Copy out all of the data exactly as it appears.

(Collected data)
- Opening Delimiter -
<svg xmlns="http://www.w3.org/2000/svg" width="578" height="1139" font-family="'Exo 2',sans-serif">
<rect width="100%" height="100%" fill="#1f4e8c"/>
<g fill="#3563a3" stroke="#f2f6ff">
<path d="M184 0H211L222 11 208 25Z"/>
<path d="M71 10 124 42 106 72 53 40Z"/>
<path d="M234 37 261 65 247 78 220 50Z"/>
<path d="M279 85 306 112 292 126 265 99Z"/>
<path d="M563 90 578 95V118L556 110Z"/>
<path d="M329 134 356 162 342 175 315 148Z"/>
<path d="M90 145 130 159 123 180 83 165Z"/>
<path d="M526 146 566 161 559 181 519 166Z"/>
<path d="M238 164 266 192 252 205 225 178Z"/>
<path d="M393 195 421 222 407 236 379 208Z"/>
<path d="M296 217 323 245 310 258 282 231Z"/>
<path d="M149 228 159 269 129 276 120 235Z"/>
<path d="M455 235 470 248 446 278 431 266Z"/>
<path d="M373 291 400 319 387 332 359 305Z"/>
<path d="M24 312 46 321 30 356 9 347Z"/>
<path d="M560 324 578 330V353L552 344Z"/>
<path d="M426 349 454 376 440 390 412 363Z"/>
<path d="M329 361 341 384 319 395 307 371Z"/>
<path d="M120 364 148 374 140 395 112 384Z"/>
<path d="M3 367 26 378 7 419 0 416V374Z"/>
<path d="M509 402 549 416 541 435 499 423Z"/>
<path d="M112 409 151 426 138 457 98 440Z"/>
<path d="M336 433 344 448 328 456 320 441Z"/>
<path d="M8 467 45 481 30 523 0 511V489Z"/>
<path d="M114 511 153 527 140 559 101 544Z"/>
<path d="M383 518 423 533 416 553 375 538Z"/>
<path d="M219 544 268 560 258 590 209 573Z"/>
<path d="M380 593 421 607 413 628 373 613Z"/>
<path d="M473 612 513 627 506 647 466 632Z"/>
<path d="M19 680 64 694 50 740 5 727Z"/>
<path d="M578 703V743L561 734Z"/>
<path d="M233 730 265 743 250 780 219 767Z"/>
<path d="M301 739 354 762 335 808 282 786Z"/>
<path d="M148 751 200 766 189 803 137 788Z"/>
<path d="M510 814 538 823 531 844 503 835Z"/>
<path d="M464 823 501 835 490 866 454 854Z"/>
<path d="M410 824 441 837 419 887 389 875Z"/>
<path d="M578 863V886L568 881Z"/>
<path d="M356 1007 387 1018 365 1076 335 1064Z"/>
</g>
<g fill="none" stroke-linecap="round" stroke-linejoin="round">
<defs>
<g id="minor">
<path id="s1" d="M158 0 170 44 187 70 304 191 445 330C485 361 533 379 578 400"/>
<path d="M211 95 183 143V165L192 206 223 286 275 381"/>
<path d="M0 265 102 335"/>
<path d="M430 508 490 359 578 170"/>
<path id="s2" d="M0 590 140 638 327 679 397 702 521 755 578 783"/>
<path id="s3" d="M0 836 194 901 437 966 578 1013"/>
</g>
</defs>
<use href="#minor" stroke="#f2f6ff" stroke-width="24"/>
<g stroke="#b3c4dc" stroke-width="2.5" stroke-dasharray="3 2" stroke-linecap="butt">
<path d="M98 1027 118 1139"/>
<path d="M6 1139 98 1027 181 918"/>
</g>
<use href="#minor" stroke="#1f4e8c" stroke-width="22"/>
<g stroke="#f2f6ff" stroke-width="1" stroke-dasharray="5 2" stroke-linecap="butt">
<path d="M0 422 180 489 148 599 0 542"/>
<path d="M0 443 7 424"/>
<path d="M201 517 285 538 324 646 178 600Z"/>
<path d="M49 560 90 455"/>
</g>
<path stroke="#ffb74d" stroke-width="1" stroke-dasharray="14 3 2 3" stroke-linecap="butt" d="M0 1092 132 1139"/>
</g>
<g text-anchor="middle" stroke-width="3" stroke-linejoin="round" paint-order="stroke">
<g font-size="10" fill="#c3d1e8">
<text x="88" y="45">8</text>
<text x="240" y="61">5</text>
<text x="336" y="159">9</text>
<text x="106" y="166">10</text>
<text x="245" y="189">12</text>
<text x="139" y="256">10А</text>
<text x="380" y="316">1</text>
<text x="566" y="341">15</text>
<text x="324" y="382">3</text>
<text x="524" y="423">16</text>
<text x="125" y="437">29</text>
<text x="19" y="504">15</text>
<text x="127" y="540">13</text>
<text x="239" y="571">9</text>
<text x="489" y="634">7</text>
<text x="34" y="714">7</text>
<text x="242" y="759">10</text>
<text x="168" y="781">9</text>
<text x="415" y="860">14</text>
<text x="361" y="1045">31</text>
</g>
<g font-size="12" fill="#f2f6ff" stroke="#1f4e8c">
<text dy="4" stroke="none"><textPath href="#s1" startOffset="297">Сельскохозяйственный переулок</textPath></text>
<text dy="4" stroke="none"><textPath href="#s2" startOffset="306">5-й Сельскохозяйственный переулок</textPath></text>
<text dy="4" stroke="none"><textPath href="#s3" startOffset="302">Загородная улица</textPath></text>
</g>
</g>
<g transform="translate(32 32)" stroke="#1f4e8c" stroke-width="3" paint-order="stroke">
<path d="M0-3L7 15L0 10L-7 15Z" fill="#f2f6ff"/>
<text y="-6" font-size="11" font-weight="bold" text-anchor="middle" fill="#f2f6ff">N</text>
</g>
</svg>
- Closing Delimiter -
Result:
<svg xmlns="http://www.w3.org/2000/svg" width="578" height="1139" font-family="'Exo 2',sans-serif">
<rect width="100%" height="100%" fill="#1f4e8c"/>
<g fill="#3563a3" stroke="#f2f6ff">
<path d="M184 0H211L222 11 208 25Z"/>
<path d="M71 10 124 42 106 72 53 40Z"/>
<path d="M234 37 261 65 247 78 220 50Z"/>
<path d="M279 85 306 112 292 126 265 99Z"/>
<path d="M563 90 578 95V118L556 110Z"/>
<path d="M329 134 356 162 342 175 315 148Z"/>
<path d="M90 145 130 159 123 180 83 165Z"/>
<path d="M526 146 566 161 559 181 519 166Z"/>
<path d="M238 164 266 192 252 205 225 178Z"/>
<path d="M393 195 421 222 407 236 379 208Z"/>
<path d="M296 217 323 245 310 258 282 231Z"/>
<path d="M149 228 159 269 129 276 120 235Z"/>
<path d="M455 235 470 248 446 278 431 266Z"/>
<path d="M373 291 400 319 387 332 359 305Z"/>
<path d="M24 312 46 321 30 356 9 347Z"/>
<path d="M560 324 578 330V353L552 344Z"/>
<path d="M426 349 454 376 440 390 412 363Z"/>
<path d="M329 361 341 384 319 395 307 371Z"/>
<path d="M120 364 148 374 140 395 112 384Z"/>
<path d="M3 367 26 378 7 419 0 416V374Z"/>
<path d="M509 402 549 416 541 435 499 423Z"/>
<path d="M112 409 151 426 138 457 98 440Z"/>
<path d="M336 433 344 448 328 456 320 441Z"/>
<path d="M8 467 45 481 30 523 0 511V489Z"/>
<path d="M114 511 153 527 140 559 101 544Z"/>
<path d="M383 518 423 533 416 553 375 538Z"/>
<path d="M219 544 268 560 258 590 209 573Z"/>
<path d="M380 593 421 607 413 628 373 613Z"/>
<path d="M473 612 513 627 506 647 466 632Z"/>
<path d="M19 680 64 694 50 740 5 727Z"/>
<path d="M578 703V743L561 734Z"/>
<path d="M233 730 265 743 250 780 219 767Z"/>
<path d="M301 739 354 762 335 808 282 786Z"/>
<path d="M148 751 200 766 189 803 137 788Z"/>
<path d="M510 814 538 823 531 844 503 835Z"/>
<path d="M464 823 501 835 490 866 454 854Z"/>
<path d="M410 824 441 837 419 887 389 875Z"/>
<path d="M578 863V886L568 881Z"/>
<path d="M356 1007 387 1018 365 1076 335 1064Z"/>
</g>
<g fill="none" stroke-linecap="round" stroke-linejoin="round">
<defs>
<g id="minor">
<path id="s1" d="M158 0 170 44 187 70 304 191 445 330C485 361 533 379 578 400"/>
<path d="M211 95 183 143V165L192 206 223 286 275 381"/>
<path d="M0 265 102 335"/>
<path d="M430 508 490 359 578 170"/>
<path id="s2" d="M0 590 140 638 327 679 397 702 521 755 578 783"/>
<path id="s3" d="M0 836 194 901 437 966 578 1013"/>
</g>
</defs>
<use href="#minor" stroke="#f2f6ff" stroke-width="24"/>
<g stroke="#b3c4dc" stroke-width="2.5" stroke-dasharray="3 2" stroke-linecap="butt">
<path d="M98 1027 118 1139"/>
<path d="M6 1139 98 1027 181 918"/>
</g>
<use href="#minor" stroke="#1f4e8c" stroke-width="22"/>
<g stroke="#f2f6ff" stroke-width="1" stroke-dasharray="5 2" stroke-linecap="butt">
<path d="M0 422 180 489 148 599 0 542"/>
<path d="M0 443 7 424"/>
<path d="M201 517 285 538 324 646 178 600Z"/>
<path d="M49 560 90 455"/>
</g>
<path stroke="#ffb74d" stroke-width="1" stroke-dasharray="14 3 2 3" stroke-linecap="butt" d="M0 1092 132 1139"/>
</g>
<g text-anchor="middle" stroke-width="3" stroke-linejoin="round" paint-order="stroke">
<g font-size="10" fill="#c3d1e8">
<text x="88" y="45">8</text>
<text x="240" y="61">5</text>
<text x="336" y="159">9</text>
<text x="106" y="166">10</text>
<text x="245" y="189">12</text>
<text x="139" y="256">10А</text>
<text x="380" y="316">1</text>
<text x="566" y="341">15</text>
<text x="324" y="382">3</text>
<text x="524" y="423">16</text>
<text x="125" y="437">29</text>
<text x="19" y="504">15</text>
<text x="127" y="540">13</text>
<text x="239" y="571">9</text>
<text x="489" y="634">7</text>
<text x="34" y="714">7</text>
<text x="242" y="759">10</text>
<text x="168" y="781">9</text>
<text x="415" y="860">14</text>
<text x="361" y="1045">31</text>
</g>
<g font-size="12" fill="#f2f6ff" stroke="#1f4e8c">
<text dy="4" stroke="none"><textPath href="#s1" startOffset="297">Сельскохозяйственный переулок</textPath></text>
<text dy="4" stroke="none"><textPath href="#s2" startOffset="306">5-й Сельскохозяйственный переулок</textPath></text>
<text dy="4" stroke="none"><textPath href="#s3" startOffset="302">Загородная улица</textPath></text>
</g>
</g>
<g transform="translate(32 32)" stroke="#1f4e8c" stroke-width="3" paint-order="stroke">
<path d="M0-3L7 15L0 10L-7 15Z" fill="#f2f6ff"/>
<text y="-6" font-size="11" font-weight="bold" text-anchor="middle" fill="#f2f6ff">N</text>
</g>
</svg>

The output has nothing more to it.